Task statement: Count the lines in the entries below that contain the word "left", with case counting, and give only that number.

Records for processing:
┏━━

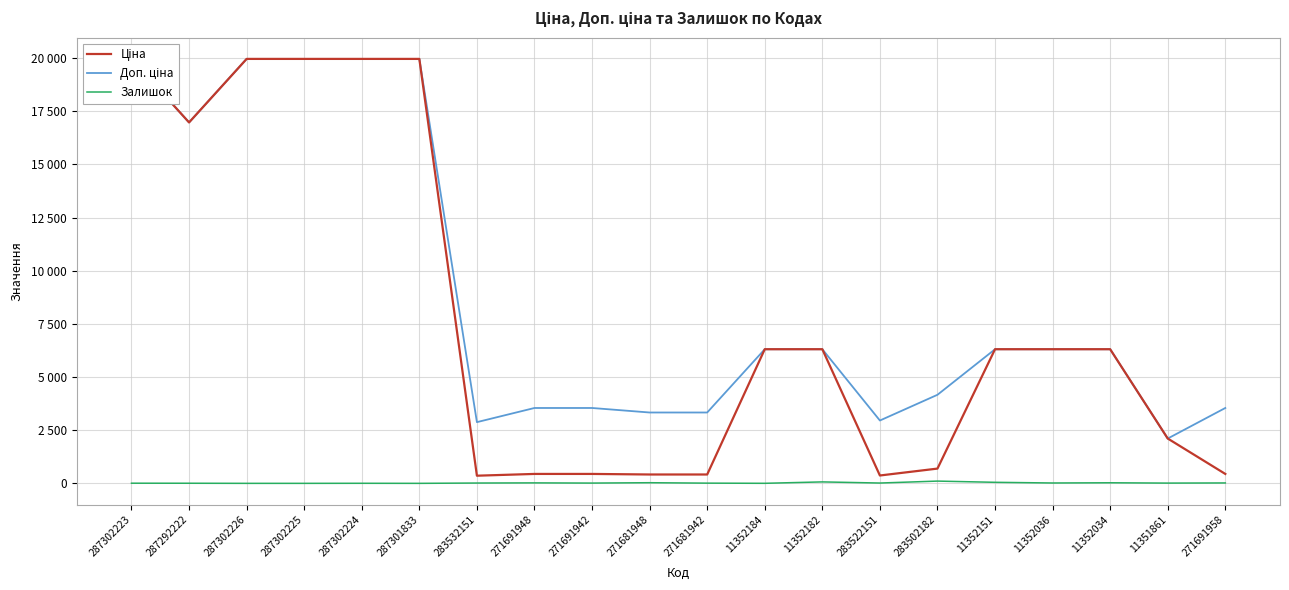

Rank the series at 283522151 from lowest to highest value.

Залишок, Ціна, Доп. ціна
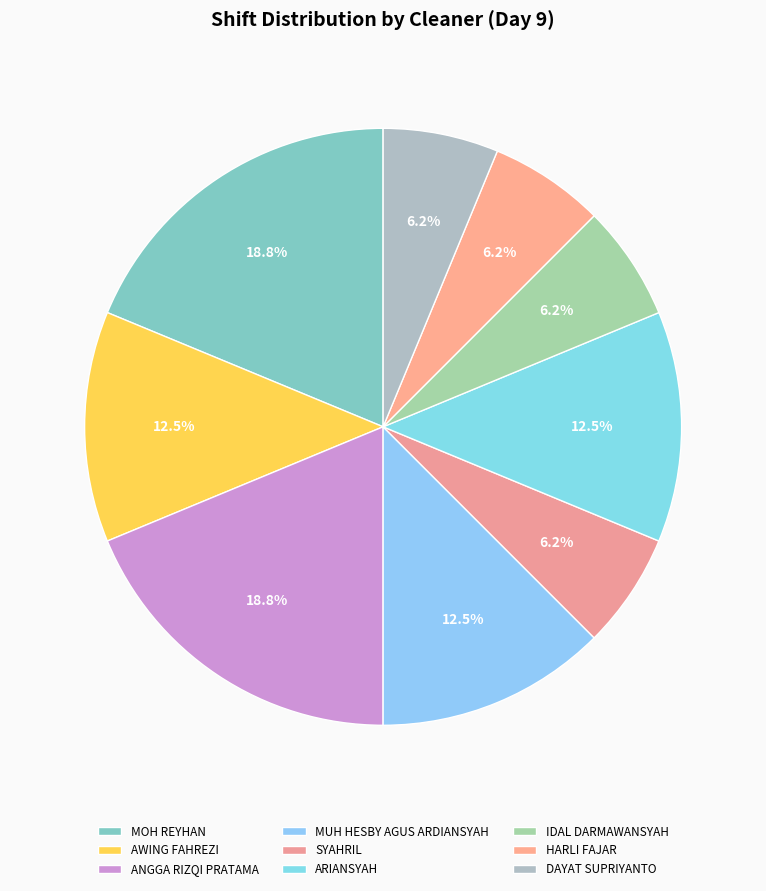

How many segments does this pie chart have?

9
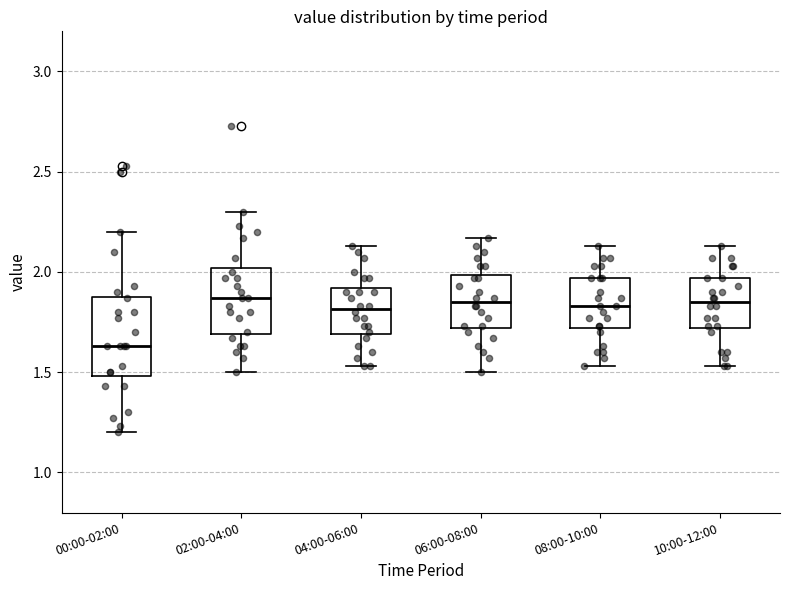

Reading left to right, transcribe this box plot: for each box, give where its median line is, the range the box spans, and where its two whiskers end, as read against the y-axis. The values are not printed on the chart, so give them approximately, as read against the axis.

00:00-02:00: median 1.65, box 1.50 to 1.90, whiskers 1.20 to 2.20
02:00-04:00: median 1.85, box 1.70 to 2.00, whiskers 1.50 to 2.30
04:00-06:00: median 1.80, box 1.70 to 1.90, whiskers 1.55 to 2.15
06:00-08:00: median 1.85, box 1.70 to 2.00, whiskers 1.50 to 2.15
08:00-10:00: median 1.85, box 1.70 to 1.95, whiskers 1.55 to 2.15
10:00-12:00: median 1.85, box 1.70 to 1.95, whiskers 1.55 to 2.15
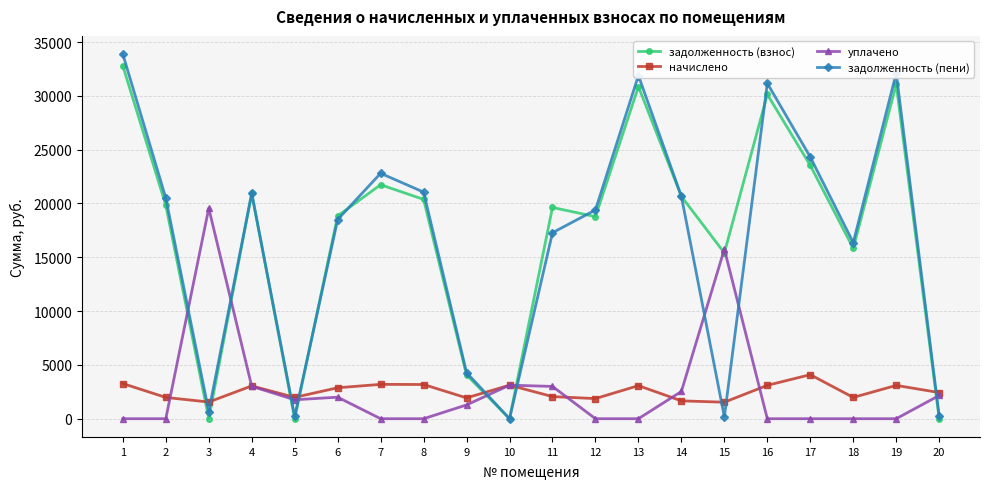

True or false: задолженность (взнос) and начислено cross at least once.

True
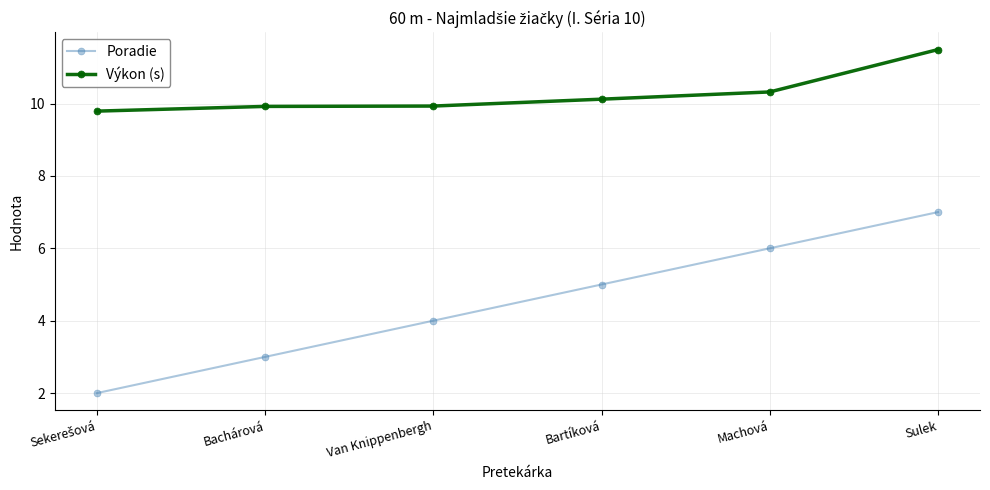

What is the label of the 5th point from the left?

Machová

┗━━

Task answer: 2